Driff Records, trans-continent
Petit portrait du label de Boston
Parmi les labels aux sorties épisodiques, dont la tâche principale est d’accompagner les productions d’un ou de plusieurs musiciens, Driff Records, label basé à Boston, a déjà eu l’occasion de se distinguer. Géré depuis 2012 par Jorrit Dijkstra, un saxophoniste batave installé aux USA et Pandelis Karayorgis, un pianiste du Massachusetts originaire de Grèce. Leur volonté : proposer de « l’improvisation transatlantique ». Avec pour cela une figure tutélaire : Steve Lacy, qui est le sujet de The Whammies, le groupe qui réunit les deux artistes.
Car avant d’accueillir Benoît Delbecq en compagnie de Jorrit Dijkstra, le pianiste et le saxophoniste ont lancé le label avec un sextet où ils se réunissaient entre autres avec Jeb Bishop ou Han Bennink ; une esthétique qui doit tout autant au célèbre soprano qu’à des orchestres comme L’ICP. The Whammies, c’est évidemment le nom d’un disque avec Steve Potts, mais c’est aussi en trois volumes l’une des plus belles explorations de l’œuvre de Lacy, où Dijkstra et Karayorgis mènent les débats collectivement.
Pandelis Karayorgis fait parler de lui depuis de nombreuses années, d’abord en participant aux expériences proches de la musique contemporaine de Guillermo Gregorio avec Mat Maneri.
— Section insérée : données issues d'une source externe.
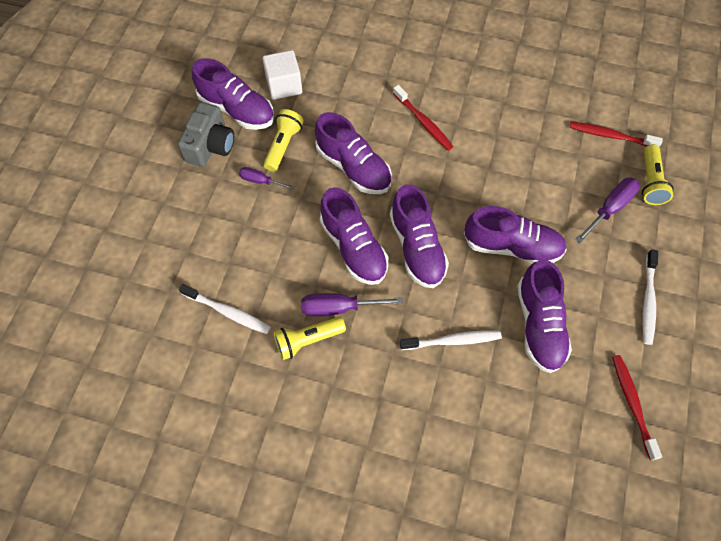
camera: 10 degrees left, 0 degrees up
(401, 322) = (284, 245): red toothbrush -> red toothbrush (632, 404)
Davantage rompu au travail du quintet, où on le retrouvait déjà en compagnie du contrebassiste Nate McBride dans le célébré System of 5, Karayorgis esquisse depuis quelque temps une réflexion sur le trio. D’abord en compagnie de McBride et Curt Newton à la batterie chez HatHut, puis avec Luther Gray en remplacement de Newton sur Driff Records, avec un Pools très référentiel. Un orchestre ou le pianiste laisse beaucoup de place à sa base rythmique, à l’image de « Entanglements » qui s’ouvre sur la belle musicalité du contrebassiste. Karayorgis ne rechigne pas, d’ailleurs, à faire sa part quand il s’agit de laisser de la liberté à ses compagnons. Ainsi « Blues », qui démarre de la plus classique des façons avant de se morceler et d’offrir de nouvelles pistes.
Cliff, avec le contrebassiste Damon Smith (qui évolue habituellement avec Frank Gratkowski ou Joe McPhee) et le batteur Eric Rosenthal, a une approche beaucoup plus improvisée, qui s’embarrasse moins de la pulsation. On est dans cet entre-deux transatlantique désiré par le label, avec une basse qui utilise beaucoup l’archet et fait de chaque son une échappatoire possible. Mais le jeu de Karayorgis, toujours empreint d’un certain classicisme ou d’une grand douceur, distribue la parole davantage qu’il la laisse en totale liberté (« Trio 2 »). Avec ces disques, Driff Records s’offre un véritable panorama qui reflète la belle unité de ses musiciens.